***** The records *****

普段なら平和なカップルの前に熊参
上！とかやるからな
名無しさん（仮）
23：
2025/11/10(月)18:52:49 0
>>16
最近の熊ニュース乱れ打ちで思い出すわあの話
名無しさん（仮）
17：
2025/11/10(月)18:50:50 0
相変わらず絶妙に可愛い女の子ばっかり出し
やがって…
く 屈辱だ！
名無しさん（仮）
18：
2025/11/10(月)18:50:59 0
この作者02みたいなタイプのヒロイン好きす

*****

- [Task requirements]:
Your answer must be the records above, repeated exactly.

- [Solution to this problem]:
普段なら平和なカップルの前に熊参
上！とかやるからな
名無しさん（仮）
23：
2025/11/10(月)18:52:49 0
>>16
最近の熊ニュース乱れ打ちで思い出すわあの話
名無しさん（仮）
17：
2025/11/10(月)18:50:50 0
相変わらず絶妙に可愛い女の子ばっかり出し
やがって…
く 屈辱だ！
名無しさん（仮）
18：
2025/11/10(月)18:50:59 0
この作者02みたいなタイプのヒロイン好きす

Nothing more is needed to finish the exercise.